Monday, August 25, 2008
Braid: Praise and damnation
Photo courtesy of IGN. As if you couldn't tell from the watermark.
The praise online for Braid – the Xbox Live Arcade game that is part platformer, part puzzler, and part short story – has spread like wildfire. The game’s $15 price point clearly has not been a detractor, and the critical acclaim – a 93 rating on MetaCritic, the eighth best Xbox 360 to date – has rolled in.
I have it. I like it. I want to love it – but there’s something holding me back: the game itself.
There’s difficulty, and then there’s difficulty. Braid is not a controller-throwing, how-much-is-the-game-cheating game in the mold of a Ninja Gaiden or a Bionic Commando, games that require pin-point precision and have brutal standards that gamers struggle to meet.

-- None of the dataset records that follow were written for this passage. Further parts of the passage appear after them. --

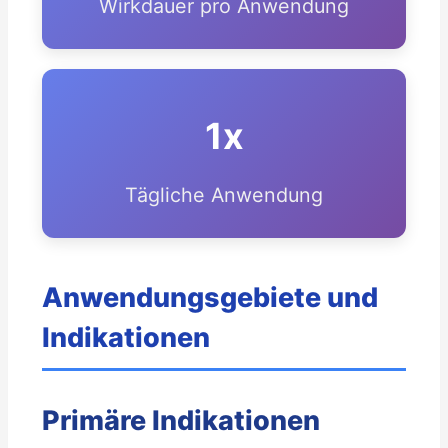
Wirkdauer pro Anwendung
1x
Tägliche Anwendung
Anwendungsgebiete und
Indikationen
Primäre Indikationen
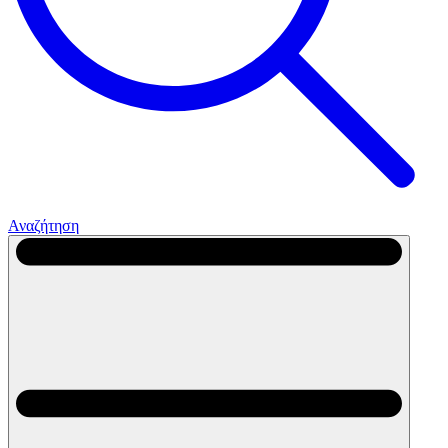
Αναζήτηση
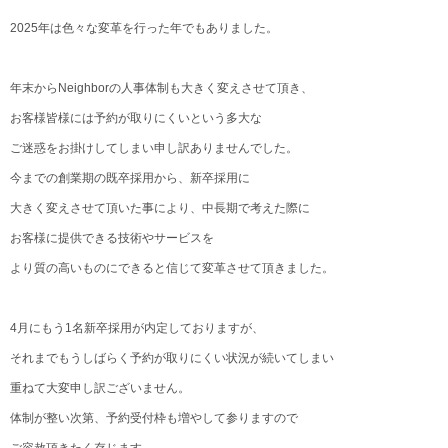
2025年は色々な変革を行った年でもありました。
年末からNeighborの人事体制も大きく変えさせて頂き、
お客様皆様には予約が取りにくいという多大な
ご迷惑をお掛けしてしまい申し訳ありませんでした。
今までの創業期の既卒採用から、新卒採用に
大きく変えさせて頂いた事により、中長期で考えた際に
お客様に提供できる技術やサービスを
より質の高いものにできると信じて変革させて頂きました。
4月にもう1名新卒採用が内定しておりますが、
それまでもうしばらく予約が取りにくい状況が続いてしまい
重ねて大変申し訳ございません。
体制が整い次第、予約受付枠も増やして参りますので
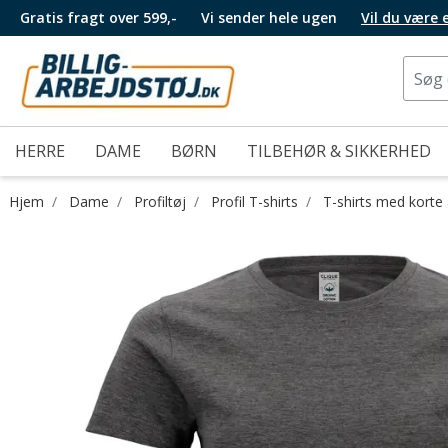
Gratis fragt over 599,-
Vi sender hele ugen
Vil du være
HERRE
DAME
BØRN
TILBEHØR & SIKKERHED
Hjem
Dame
Profiltøj
Profil T-shirts
T-shirts med kort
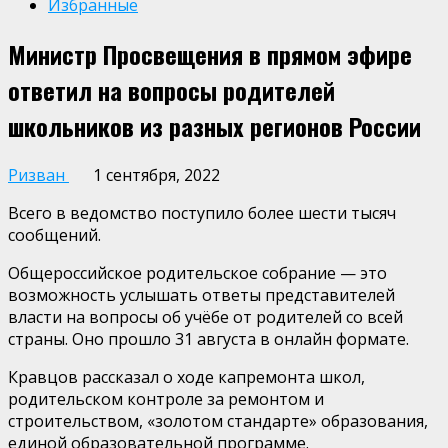
Избранные
Министр Просвещения в прямом эфире
ответил на вопросы родителей
школьников из разных регионов России
Ризван
1 сентября, 2022
Всего в ведомство поступило более шести тысяч
сообщений.
Общероссийское родительское собрание — это
возможность услышать ответы представителей
власти на вопросы об учёбе от родителей со всей
страны. Оно прошло 31 августа в онлайн формате.
Кравцов рассказал о ходе капремонта школ,
родительском контроле за ремонтом и
строительством, «золотом стандарте» образования,
единой образовательной программе.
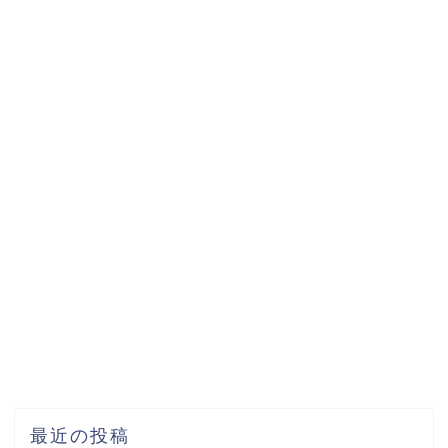
最近の投稿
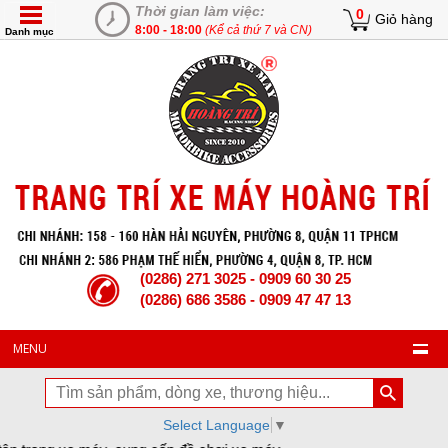
Thời gian làm việc:
0
Giỏ hàng
8:00 - 18:00
(Kể cả thứ 7 và CN)
Danh mục
(0286) 271 3025 - 0909 60 30 25
(0286) 686 3586 - 0909 47 47 13
MENU
Select Language
▼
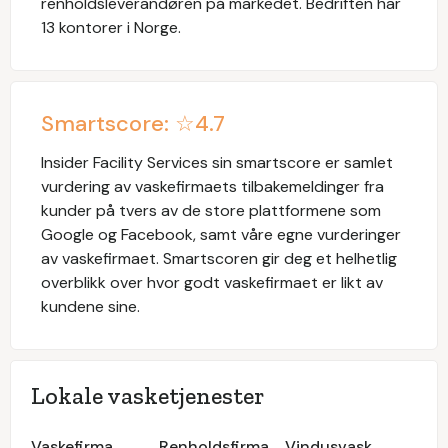
renholdsleverandøren på markedet. Bedriften har
13 kontorer i Norge.
Smartscore: ☆
4.7
Insider Facility Services
sin smartscore er samlet
vurdering av vaskefirmaets tilbakemeldinger fra
kunder på tvers av de store plattformene som
Google og Facebook, samt våre egne vurderinger
av vaskefirmaet. Smartscoren gir deg et helhetlig
overblikk over hvor godt vaskefirmaet er likt av
kundene sine.
Lokale vasketjenester
Vaskefirma
Renholdsfirma
Vindusvask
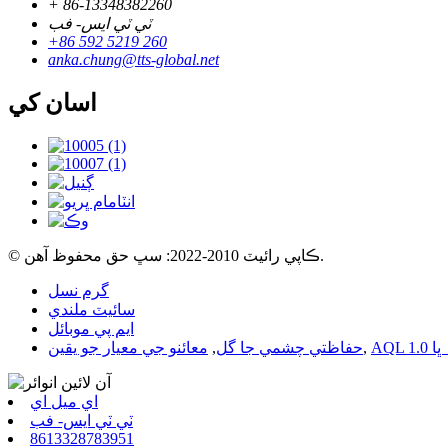
+ 86-13348382260
ٽي ٽي ايس- فب
+86 592 5219 260
anka.chung@tts-global.net
اسان کي
© ڪاپي رائيٽ 2010-2022: سڀ حق محفوظ آهن.
گرم نسل
سائيٽ ملندي
ايم پي موبائل
,
حفاظتي چشمي جا گل
,
معائنو جي معيار جو يقين
اي ميل اي
ٽي ٽي ايس- فب
8613328783951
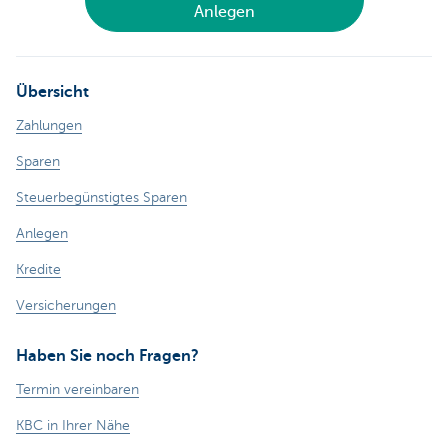
Anlegen
Übersicht
Zahlungen
Sparen
Steuerbegünstigtes Sparen
Anlegen
Kredite
Versicherungen
Haben Sie noch Fragen?
Termin vereinbaren
KBC in Ihrer Nähe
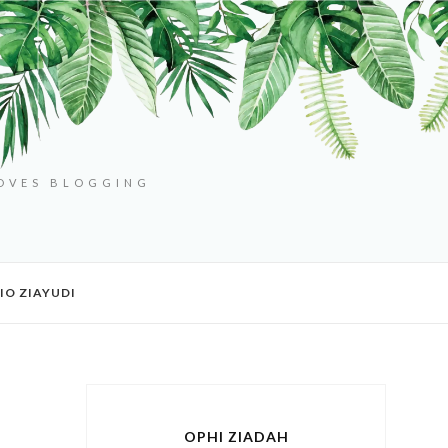
LOVES BLOGGING
IO ZIAYUDI
OPHI ZIADAH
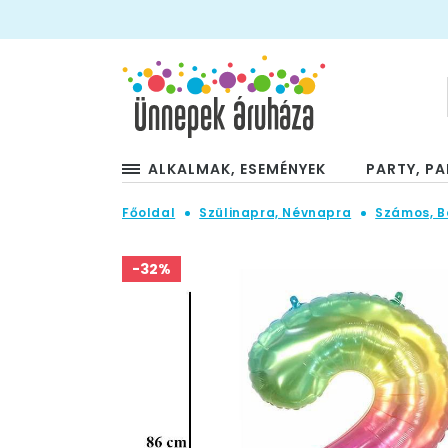
ALKALMAK, ESEMÉNYEK
PARTY, PA
Főoldal
Szülinapra, Névnapra
Számos, B
-32%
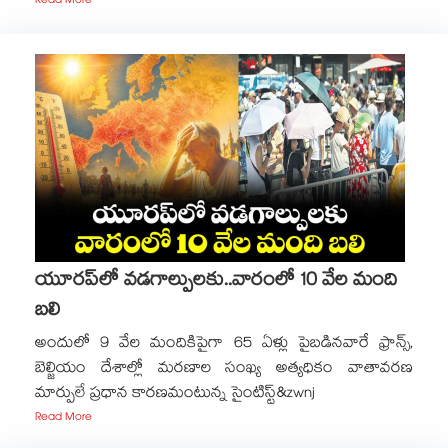
Read More
యూరప్‌‌‌‌‌‌‌‌‌‌‌‌‌‌‌‌లో వడగాల్పులకు..వారంలో 10 వేల మంది
బలి
అందులో 9 వేల మందికిపైగా 65 ఏళ్లు పైబడినవారే ఫ్రాన్స్,
బెల్జియం దేశాల్లో మరణాల సంఖ్య అత్యధికం వాతావరణ
మార్పులే ప్రధాన కారణమంటున్న సైంటిస్ట్&zwnj
Read More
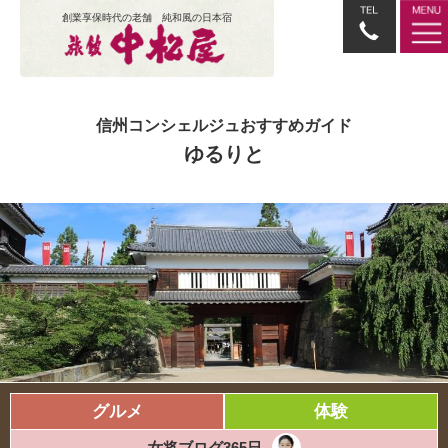
創業享保時代の老舗 純和風の日本宿
信州コンシェルジュおすすめガイド
ゆるりと
グルメ
体験
女将ブログ365日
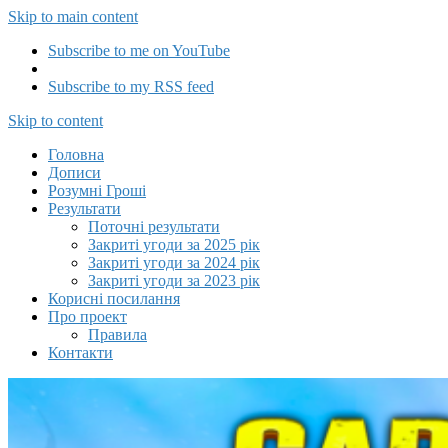
Skip to main content
Subscribe to me on YouTube
Subscribe to my RSS feed
Capitalizator UA
Skip to content
Головна
Дописи
Розумні Гроші
Результати
Поточні результати
Закриті угоди за 2025 рік
Закриті угоди за 2024 рік
Закриті угоди за 2023 рік
Корисні посилання
Про проект
Правила
Контакти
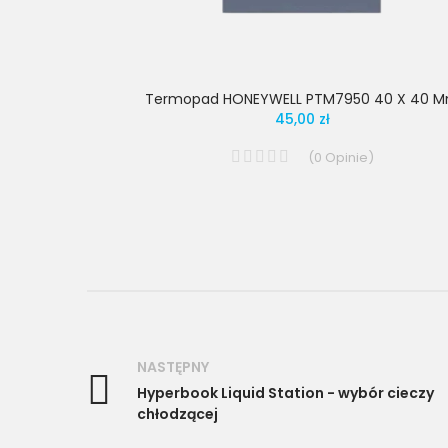
Termopad HONEYWELL PTM7950 40 X 40 
45,00 zł
(
0
Opinie
)
NASTĘPNY
Hyperbook Liquid Station - wybór cieczy
chłodzącej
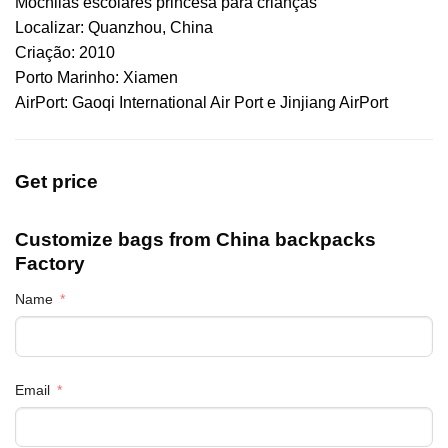
Mochilas escolares princesa para crianças
Localizar: Quanzhou, China
Criação: 2010
Porto Marinho: Xiamen
AirPort: Gaoqi International Air Port e Jinjiang AirPort
Get price
Customize bags from China
backpacks
Factory
Name
Email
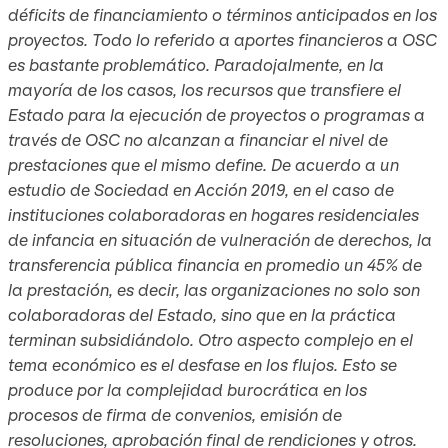
déficits de financiamiento o términos anticipados en los
proyectos. Todo lo referido a aportes financieros a OSC
es bastante problemático. Paradojalmente, en la
mayoría de los casos, los recursos que transfiere el
Estado para la ejecución de proyectos o programas a
través de OSC no alcanzan a financiar el nivel de
prestaciones que el mismo define. De acuerdo a un
estudio de Sociedad en Acción 2019, en el caso de
instituciones colaboradoras en hogares residenciales
de infancia en situación de vulneración de derechos, la
transferencia pública financia en promedio un 45% de
la prestación, es decir, las organizaciones no solo son
colaboradoras del Estado, sino que en la práctica
terminan subsidiándolo. Otro aspecto complejo en el
tema económico es el desfase en los flujos. Esto se
produce por la complejidad burocrática en los
procesos de firma de convenios, emisión de
resoluciones, aprobación final de rendiciones y otros.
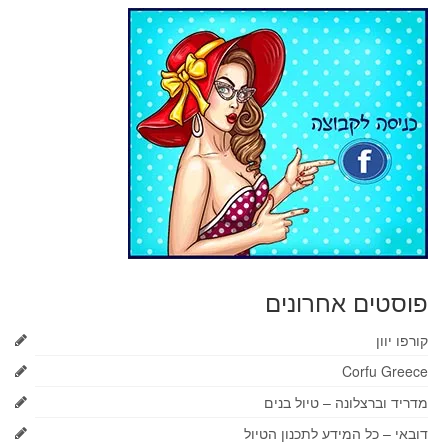
פוסטים אחרונים
קורפו יוון
Corfu Greece
מדריד וברצלונה – טיול בנים
דובאי – כל המידע לתכנון הטיול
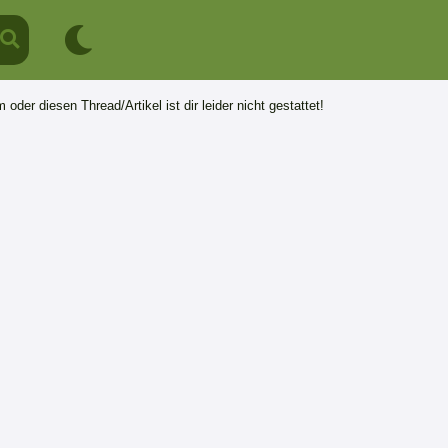
 oder diesen Thread/Artikel ist dir leider nicht gestattet!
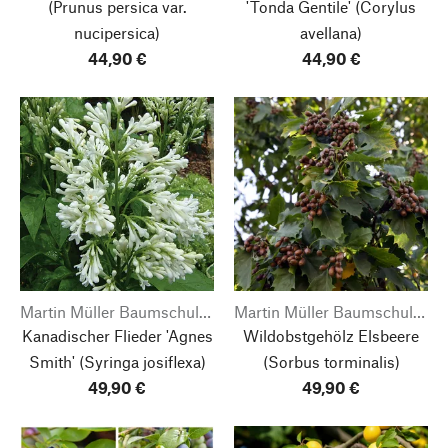
(Prunus persica var.
'Tonda Gentile'
(Corylus
nucipersica)
avellana)
44,90 €
44,90 €
Martin Müller Baumschulen
Martin Müller Baumschulen
Kanadischer Flieder 'Agnes
Wildobstgehölz Elsbeere
Smith'
(Syringa josiflexa)
(Sorbus torminalis)
49,90 €
49,90 €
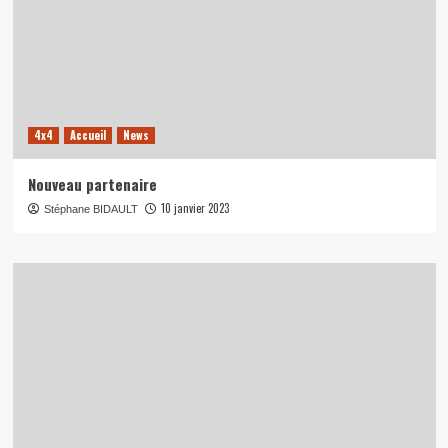
4x4
Accueil
News
Nouveau partenaire
10 janvier 2023
Stéphane BIDAULT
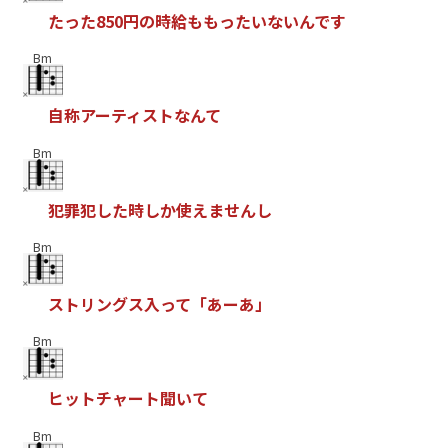
た
っ
た
8
5
0
円
の
時
給
も
も
っ
た
い
な
い
ん
で
す
Bm
自
称
ア
ー
テ
ィ
ス
ト
な
ん
て
Bm
犯
罪
犯
し
た
時
し
か
使
え
ま
せ
ん
し
Bm
ス
ト
リ
ン
グ
ス
入
っ
て
「
あ
ー
あ
」
Bm
ヒ
ッ
ト
チ
ャ
ー
ト
聞
い
て
Bm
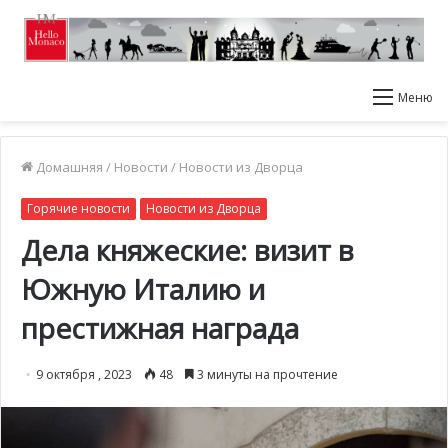
Меню
Домашняя
/
Новости
/
Новости из Дворца
Горячие новости
Новости из Дворца
Дела княжеские: визит в
Южную Италию и
престижная награда
9 октября , 2023
48
3 минуты на прочтение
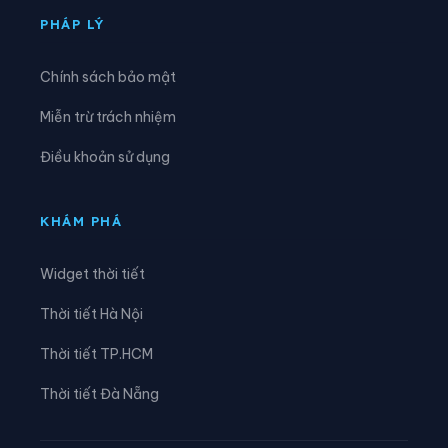
Xã Tuần Giáo
Xã Xa Dung
PHÁP LÝ
Chính sách bảo mật
Miễn trừ trách nhiệm
Điều khoản sử dụng
KHÁM PHÁ
Widget thời tiết
Thời tiết Hà Nội
Thời tiết TP.HCM
Thời tiết Đà Nẵng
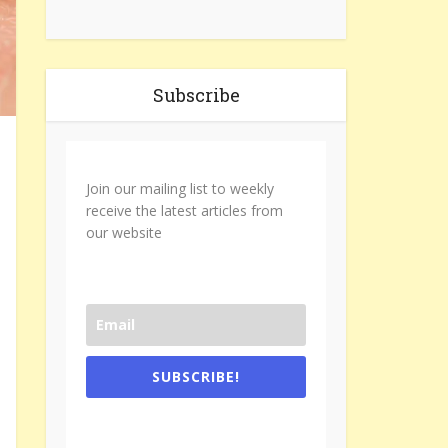
Subscribe
Join our mailing list to weekly
receive the latest articles from
our website
SUBSCRIBE!
One e-mail a week. We don't spam.
Don't forget to check the promotional
tab if you are using gmail.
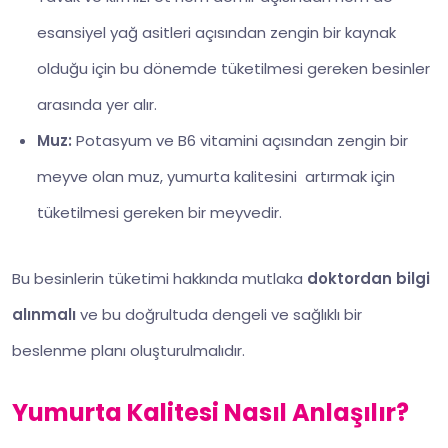
esansiyel yağ asitleri açısından zengin bir kaynak
olduğu için bu dönemde tüketilmesi gereken besinler
arasında yer alır.
Muz:
Potasyum ve B6 vitamini açısından zengin bir
meyve olan muz, yumurta kalitesini artırmak için
tüketilmesi gereken bir meyvedir.
Bu besinlerin tüketimi hakkında mutlaka
doktordan bilgi
alınmalı
ve bu doğrultuda dengeli ve sağlıklı bir
beslenme planı oluşturulmalıdır.
Yumurta Kalitesi Nasıl Anlaşılır?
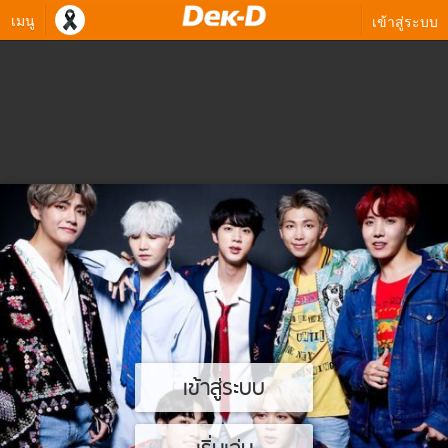
เมนู
เข้าสู่ระบบ
เข้าสู่ระบบ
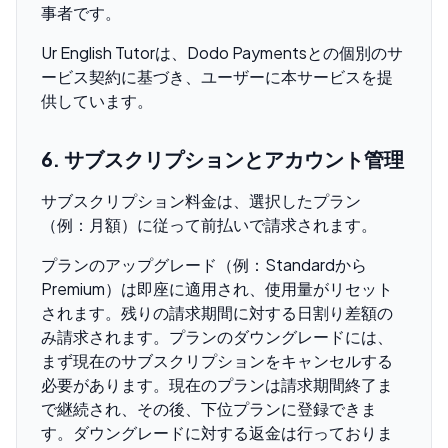
事者です。
Ur English Tutorは、Dodo Paymentsとの個別のサ
ービス契約に基づき、ユーザーに本サービスを提
供しています。
6. サブスクリプションとアカウント管理
サブスクリプション料金は、選択したプラン
（例：月額）に従って前払いで請求されます。
プランのアップグレード（例：Standardから
Premium）は即座に適用され、使用量がリセット
されます。残りの請求期間に対する日割り差額の
み請求されます。プランのダウングレードには、
まず現在のサブスクリプションをキャンセルする
必要があります。現在のプランは請求期間終了ま
で継続され、その後、下位プランに登録できま
す。ダウングレードに対する返金は行っておりま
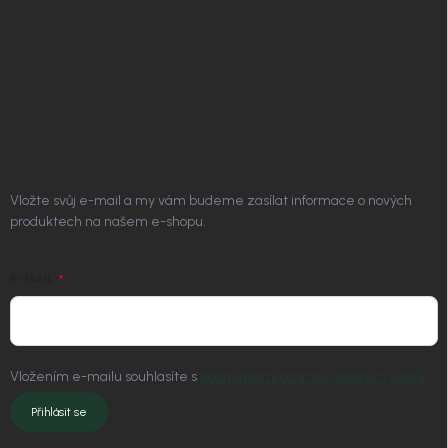
Vrácení zboží a reklamace
Doprava a platba
Platím Pak
Kontakt
ODEBÍRAT NEWSLETTER
Vložte svůj e-mail a my vám budeme zasílat informace o nových
produktech na našem e-shopu.
E-MAIL
Vložením e-mailu souhlasíte s
podmínkami ochrany osobních údajů
Přihlásit se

Braid, though, is almost too cerebral, too spacey for its own good. It doesn’t preclude that its player is dumb – which, while better than hand-holding and too low a level of difficulty, steers in my opinion too far the other way. The game doesn’t hint nearly enough at the way to complete too many of its puzzles. My good friend and gaming colleague, Nick, insists I can complete this; apparently, the game’s creator, Jonathan Blow, has a taunt to players on a game guide that says, in short, “you don’t need a guide to finish this game.” And an integral part of the game’s control structure, the rewind button, takes the last-gen Prince of Persia’s “rewind button as small eraser” concept to its inevitable conclusion, even integrating it into a few different puzzles.
But I still get incredibly frustrated most every time I turn the game on. I’ve gone through every level by now – well, barring World 1 – and I’m still stuck on far too many puzzles. World 4, 5 and 6 all still are baffling.
Maybe I’m focusing too much on the negative, feeling too cynical about my gaming abilities. I just wish Braid left a few more hints about how to untie its knots, instead of standing there with arms crossed looking down at me.
It's a masterpiece - I just wish it wasn't so condescending.